TEMPO.CO, Banyuwangi - Direktur Monitoring, Advokasi, dan Jaringan Pusat Studi Hukum dan Kebijakan Indonesia (PSHK) Ronald Rofiandri mengatakan Kabupaten Banyuwangi dan Gorontalo masih melakukan pembatasan terhadap organisasi kemasyarakatan.
Sebabnya, ucap Ronald, pemkab dua daerah itu masih mewajibkan ormas memiliki surat keterangan terdaftar (SKT) dari Badan Kesatuan Bangsa dan Politik. "Padahal kebijakan lokal tersebut bertentangan dengan putusan judicial review Mahkamah Konstitusi terhadap Undang-Undang Nomor 17 Tahun 2013 tentang Organisasi Kemasyarakatan," ujarnya, Selasa, 29 September 2015.
Di Banyuwangi, kewajiban ormas memiliki SKT tertuang dalam Peraturan Bupati Nomor 17 Tahun 2013 tentang Pedoman Pendaftaran Organisasi Kemasyarakatan di Lingkungan Pemkab Banyuwangi. Peraturan Bupati yang terbit Mei 2013 itu hingga hari ini belum dicabut atau direvisi.
Sedangkan di Gorontalo, kewajiban tersebut tertuang dalam Surat Edaran Sekretaris Daerah Nomor 200/BKBPL/182/IV/2015. Dalam surat tersebut disebutkan pemkab setempat tidak akan memfasilitasi memberi bantuan bagi ormas yang tidak memiliki SKT.
Fasilitasi yang dimaksud dalam surat itu antara lain Kabupaten Gorontalo tidak melayani permohonan bantuan dalam bentuk apa pun, termasuk tidak memberikan keterangan wawancara serta tidak menghadiri undangan kegiatan ormas atau LSM yang tidak memiliki SKT.
Ronald menjelaskan, UU Ormas awalnya memang mewajibkan semua ormas untuk memiliki SKT. Kemudian PP Muhammadiyah dan Koalisi Kebebasan Berserikat mengajukan judicial review kepada MK. Penggugat menilai UU Ormas memberikan keleluasaan kepada pemerintah untuk mengontrol ruang gerak ormas.
Akhirnya, satu tahun kemudian, pada 23 Desember 2014, MK memberikan putusan atas dua permohonan tersebut. Konsekuensi pokok putusan MK adalah pendaftaran SKT bersifat sukarela dan ormas yang tidak mendaftar harus tetap diakui keberadaannya. "Pemerintah tidak dapat memaksa ormas mendaftarkan diri atau punya SKT," tuturnya.
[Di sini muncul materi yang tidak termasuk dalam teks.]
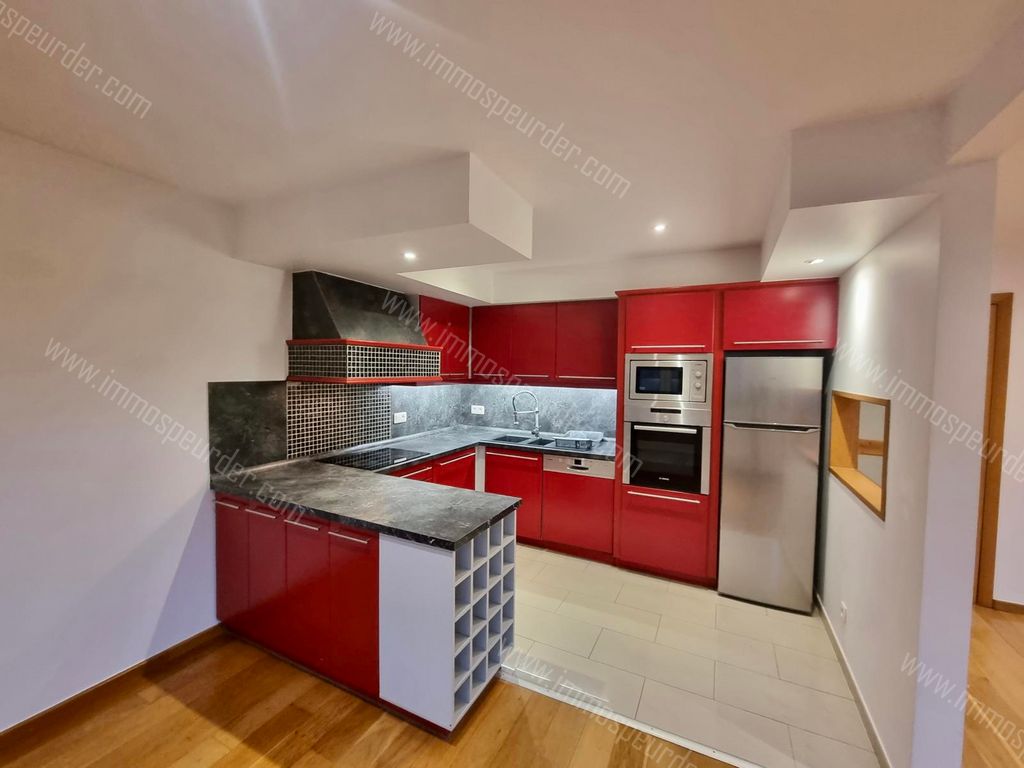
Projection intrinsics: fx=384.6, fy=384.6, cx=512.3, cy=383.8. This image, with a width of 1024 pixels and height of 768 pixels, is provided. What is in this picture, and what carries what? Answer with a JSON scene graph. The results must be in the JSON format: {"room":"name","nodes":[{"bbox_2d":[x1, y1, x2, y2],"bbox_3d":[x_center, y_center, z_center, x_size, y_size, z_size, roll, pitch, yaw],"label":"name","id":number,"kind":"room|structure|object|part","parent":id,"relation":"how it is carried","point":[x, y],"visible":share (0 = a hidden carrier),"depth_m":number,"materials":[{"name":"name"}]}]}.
{"room":"kitchen","nodes":[
{"label":"kitchen","id":0,"kind":"room"},
{"bbox_2d":[0,125,301,734],"bbox_3d":[-2.109,0.222,1.709,0.153,2.592,5.947,2,3,26],"label":"left wall","id":1,"kind":"structure","parent":0,"point":[193,517],"depth_m":1.87,"materials":[{"name":"white paint"}]},
{"bbox_2d":[0,625,225,753],"bbox_3d":[-2.498,1.524,0.753,0.016,0.087,3.551,2,3,26],"label":"baseboard","id":2,"kind":"structure","parent":1,"relation":"attached to","point":[28,721],"depth_m":1.85,"materials":[{"name":"brown wood"}]},
{"bbox_2d":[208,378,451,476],"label":"backsplash","id":3,"kind":"structure","parent":1,"relation":"attached to","point":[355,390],"depth_m":2.81,"materials":[{"name":"tile"}]},
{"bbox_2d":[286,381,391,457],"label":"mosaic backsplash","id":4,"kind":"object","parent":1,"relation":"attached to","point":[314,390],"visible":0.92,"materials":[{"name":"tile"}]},
{"bbox_2d":[289,270,438,382],"bbox_3d":[-1.112,-0.417,2.937,0.604,0.746,0.977,2,3,26],"label":"range hood","id":5,"kind":"object","parent":1,"relation":"attached to","point":[391,345],"visible":0.99,"depth_m":2.69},
{"bbox_2d":[417,295,469,381],"bbox_3d":[-0.755,-0.423,3.790,0.334,0.776,0.775,2,3,26],"label":"upper cabinet","id":6,"kind":"object","parent":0,"point":[456,310],"visible":0.52,"depth_m":3.69,"materials":[{"name":"red wood"}]},
{"bbox_2d":[1,619,1018,767],"bbox_3d":[1.137,1.693,0.215,7.472,0.097,7.908,2,3,26],"label":"wood floor","id":7,"kind":"structure","parent":0,"point":[365,766],"depth_m":1.74,"materials":[{"name":"brown wood"}]},
{"bbox_2d":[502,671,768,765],"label":"floor threshold","id":8,"kind":"object","parent":7,"relation":"on","point":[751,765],"visible":0.86,"depth_m":1.77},
{"bbox_2d":[0,0,1022,292],"bbox_3d":[0.815,-1.016,0.796,6.426,0.161,6.940,2,3,26],"label":"ceiling","id":9,"kind":"structure","parent":0,"point":[734,237],"depth_m":1.32,"materials":[{"name":"white paint"}]},
{"bbox_2d":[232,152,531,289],"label":"ceiling soffit","id":10,"kind":"object","parent":9,"relation":"attached to","point":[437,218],"visible":0.95,"depth_m":2.03,"materials":[{"name":"white paint"}]},
{"bbox_2d":[402,250,416,260],"bbox_3d":[-0.617,-0.767,2.301,0.095,0.011,0.095,2,3,26],"label":"ceiling light","id":11,"kind":"object","parent":10,"relation":"in","point":[410,254],"visible":0.99,"depth_m":2.30,"materials":[{"name":"white"}]},
{"bbox_2d":[652,222,666,233],"bbox_3d":[0.966,-1.027,2.527,0.102,0.011,0.103,2,3,26],"label":"ceiling light","id":12,"kind":"object","parent":9,"relation":"in","point":[660,226],"visible":0.98,"depth_m":2.52,"materials":[{"name":"white"}]},
{"bbox_2d":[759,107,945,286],"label":"ceiling soffit","id":13,"kind":"object","parent":9,"relation":"attached to","point":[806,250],"visible":0.9,"depth_m":1.49,"materials":[{"name":"white paint"}]},
{"bbox_2d":[805,257,823,264],"bbox_3d":[1.778,-0.722,2.259,0.096,0.008,0.096,2,3,26],"label":"recessed light","id":14,"kind":"object","parent":13,"relation":"in","point":[817,261],"visible":0.99,"depth_m":2.25,"materials":[{"name":"white"}]},
{"bbox_2d":[404,244,768,438],"bbox_3d":[1.124,0.222,3.646,3.760,2.642,0.332,2,3,26],"label":"back wall","id":15,"kind":"structure","parent":0,"point":[707,267],"depth_m":3.47,"materials":[{"name":"white paint"}]},
{"bbox_2d":[396,382,619,439],"bbox_3d":[-0.001,0.254,3.666,1.947,0.557,0.949,2,3,26],"label":"backsplash","id":16,"kind":"structure","parent":15,"relation":"attached to","point":[556,390],"depth_m":3.99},
{"bbox_2d":[394,411,406,423],"bbox_3d":[-1.041,0.311,3.566,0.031,0.090,0.124,2,3,26],"label":"wall socket","id":17,"kind":"object","parent":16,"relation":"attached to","point":[397,414],"visible":0.99,"depth_m":3.56,"materials":[{"name":"white plastic"}]},
{"bbox_2d":[470,404,484,414],"bbox_3d":[-0.396,0.285,4.276,0.157,0.096,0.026,2,3,26],"label":"wall socket","id":18,"kind":"object","parent":16,"relation":"attached to","point":[473,411],"visible":0.99,"depth_m":4.27,"materials":[{"name":"white plastic"}]},
{"bbox_2d":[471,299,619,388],"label":"upper cabinet","id":19,"kind":"object","parent":15,"relation":"attached to","point":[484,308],"visible":0.89,"depth_m":3.62,"materials":[{"name":"red wood"}]},
{"bbox_2d":[504,543,878,767],"bbox_3d":[0.517,1.543,3.003,3.313,0.062,2.331,2,3,26],"label":"tile floor","id":20,"kind":"structure","parent":0,"point":[668,586],"depth_m":2.15,"materials":[{"name":"beige tile"}]},
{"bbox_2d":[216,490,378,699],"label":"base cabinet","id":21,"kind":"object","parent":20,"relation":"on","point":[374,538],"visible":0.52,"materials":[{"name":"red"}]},
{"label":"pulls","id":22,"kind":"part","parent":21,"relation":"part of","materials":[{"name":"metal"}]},
{"bbox_2d":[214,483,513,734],"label":"peninsula cabinet","id":23,"kind":"object","parent":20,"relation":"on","point":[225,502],"visible":0.58,"depth_m":1.93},
{"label":"cabinet door","id":24,"kind":"part","parent":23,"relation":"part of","materials":[{"name":"red laminate"}]},
{"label":"cabinet door","id":25,"kind":"part","parent":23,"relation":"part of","materials":[{"name":"red laminate"}]},
{"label":"cabinet door","id":26,"kind":"part","parent":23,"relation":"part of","materials":[{"name":"red laminate"}]},
{"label":"cabinet door","id":27,"kind":"part","parent":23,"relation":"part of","materials":[{"name":"red laminate"}]},
{"bbox_2d":[210,423,630,549],"bbox_3d":[-0.375,0.600,2.800,2.403,0.053,2.105,2,3,26],"label":"countertop","id":28,"kind":"structure","parent":23,"relation":"on","point":[266,498],"depth_m":2.16,"materials":[{"name":"grey stone"}]},
{"bbox_2d":[322,446,427,470],"bbox_3d":[-1.062,0.557,2.928,0.535,0.019,0.590,2,3,26],"label":"cooktop","id":29,"kind":"object","parent":28,"relation":"in","point":[374,459],"visible":0.95,"depth_m":2.91,"materials":[{"name":"black glass"}]},
{"bbox_2d":[487,433,556,447],"bbox_3d":[0.101,0.645,3.734,0.663,0.168,0.423,2,3,26],"label":"sink","id":30,"kind":"object","parent":28,"relation":"in","point":[543,444],"visible":0.35,"depth_m":3.89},
{"bbox_2d":[511,390,540,437],"bbox_3d":[0.130,0.299,3.858,0.289,0.473,0.101,0,3,-14],"label":"faucet","id":31,"kind":"object","parent":28,"relation":"on","point":[537,431],"visible":0.99,"depth_m":3.86,"materials":[{"name":"silver metal"}]},
{"bbox_2d":[553,430,604,449],"bbox_3d":[0.626,0.519,3.585,0.367,0.089,0.375,2,3,26],"label":"dish rack","id":32,"kind":"object","parent":28,"relation":"on","point":[596,439],"visible":1,"depth_m":3.51,"materials":[{"name":"metal"}]},
{"bbox_2d":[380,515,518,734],"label":"wine rack","id":33,"kind":"object","parent":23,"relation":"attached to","point":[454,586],"visible":0.83,"depth_m":1.73,"materials":[{"name":"white laminate"}]},
{"bbox_2d":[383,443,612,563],"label":"base cabinet","id":34,"kind":"object","parent":20,"relation":"on","point":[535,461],"visible":0.26,"depth_m":3.37,"materials":[{"name":"red wood"}]},
{"bbox_2d":[542,452,614,555],"bbox_3d":[0.659,1.036,3.538,0.596,0.859,0.598,2,3,26],"label":"dishwasher","id":35,"kind":"object","parent":34,"relation":"in","point":[590,493],"visible":0.86,"depth_m":3.28,"materials":[{"name":"metal"}]},
{"bbox_2d":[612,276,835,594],"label":"tall cabinet","id":36,"kind":"object","parent":20,"relation":"on","point":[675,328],"visible":0.61,"depth_m":2.87,"materials":[{"name":"wood"}]},
{"bbox_2d":[623,406,709,496],"bbox_3d":[1.261,0.493,3.163,0.627,0.650,0.631,2,3,26],"label":"oven","id":37,"kind":"object","parent":36,"relation":"in","point":[694,439],"visible":0.91,"depth_m":2.93,"materials":[{"name":"silver metal"}]},
{"bbox_2d":[624,354,714,414],"bbox_3d":[1.255,-0.020,3.134,0.658,0.419,0.426,2,3,26],"label":"microwave","id":38,"kind":"object","parent":36,"relation":"in","point":[679,390],"visible":0.98,"depth_m":2.93,"materials":[{"name":"silver metal"}]},
{"bbox_2d":[717,354,824,611],"bbox_3d":[1.876,0.658,2.914,0.559,1.740,0.656,2,3,26],"label":"refrigerator","id":39,"kind":"object","parent":20,"relation":"on","point":[768,493],"visible":0.97,"depth_m":2.63,"materials":[{"name":"silver metal"}]},
{"bbox_2d":[815,153,996,767],"bbox_3d":[1.991,0.296,2.244,0.137,2.567,2.044,2,3,26],"label":"right wall","id":40,"kind":"structure","parent":0,"point":[859,267],"depth_m":1.48,"materials":[{"name":"white paint"}]},
{"bbox_2d":[839,601,847,623],"bbox_3d":[1.835,1.270,2.136,0.009,0.107,0.071,2,3,26],"label":"wall socket","id":41,"kind":"object","parent":40,"relation":"attached to","point":[844,612],"visible":0.97,"depth_m":2.12,"materials":[{"name":"white plastic"}]},
{"bbox_2d":[817,595,891,767],"bbox_3d":[1.801,1.537,2.093,0.013,0.085,1.616,2,3,26],"label":"baseboard","id":42,"kind":"structure","parent":40,"relation":"attached to","point":[872,728],"depth_m":1.91,"materials":[{"name":"white"}]},
{"bbox_2d":[828,390,889,521],"bbox_3d":[1.941,0.366,2.037,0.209,0.548,0.864,2,3,26],"label":"pass-through window","id":43,"kind":"object","parent":40,"relation":"in","point":[883,495],"visible":0.43,"depth_m":2.31,"materials":[{"name":"brown wood"}]},
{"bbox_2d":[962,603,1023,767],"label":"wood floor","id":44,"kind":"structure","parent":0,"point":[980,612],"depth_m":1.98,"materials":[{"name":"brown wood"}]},
{"bbox_2d":[991,158,1023,612],"bbox_3d":[4.091,0.316,2.343,3.260,2.571,0.160,2,3,26],"label":"far right wall","id":45,"kind":"structure","parent":0,"point":[1020,313],"depth_m":2.61,"materials":[{"name":"paint"}]},
{"bbox_2d":[974,292,1012,609],"bbox_3d":[2.987,0.476,2.842,0.998,2.155,0.166,2,3,26],"label":"door frame","id":46,"kind":"structure","parent":45,"relation":"in","point":[1001,414],"depth_m":2.62,"materials":[{"name":"brown wood"}]},
{"bbox_2d":[991,598,1023,614],"bbox_3d":[4.215,1.561,2.237,2.023,0.080,0.015,2,3,26],"label":"baseboard","id":47,"kind":"structure","parent":45,"relation":"attached to","point":[1022,609],"depth_m":2.64,"materials":[{"name":"brown wood"}]}
]}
Bahkan Direktorat Jenderal Kesatuan Bangsa dan Politik Kementerian Dalam Negeri sudah memberikan surat edaran ke semua pemerintah daerah pada 16 Januari 2015. Surat Ditjen Kesbangpol itu berisi sosialisasi putusan judicial review MK.
Ronald menyayangkan Pemkab Banyuwangi yang belum mencabut peraturan bupati tersebut. Juga Gorontalo yang tidak memberikan pelayanan kepada ormas tak ber-SKT. Padahal, merujuk pendapat MK, pelayanan yang dimaksud hanya terbatas tidak bisa menggunakan uang negara dan tidak mendapatkan pembinaan dari pemerintah. "Ormas yang pendanaannya non-APBD dan tak butuh pembinaan dari pemerintah tak perlu memiliki SKT," ucapnya.
Kepala Bidang Budaya, Politik, dan Hak Asasi Manusia Badan Kesatuan Bangsa dan Politik Banyuwangi Ahmad Kohar mengatakan pihaknya bersama Dewan Perwakilan Rakyat Daerah Banyuwangi masih menyusun perubahan atas Perbup Nomor 17 Tahun 2013. "Perubahan akan kami sesuaikan dengan putusan judicial review MK," ujarnya.
Kohar menjelaskan, meski perbup tersebut belum dicabut, ormas diperbolehkan tak mengurus SKT sesuai dengan putusan MK. Pemkab Banyuwangi berjanji akan memberikan pelayanan yang sama antara ormas yang punya SKT dan yang tidak.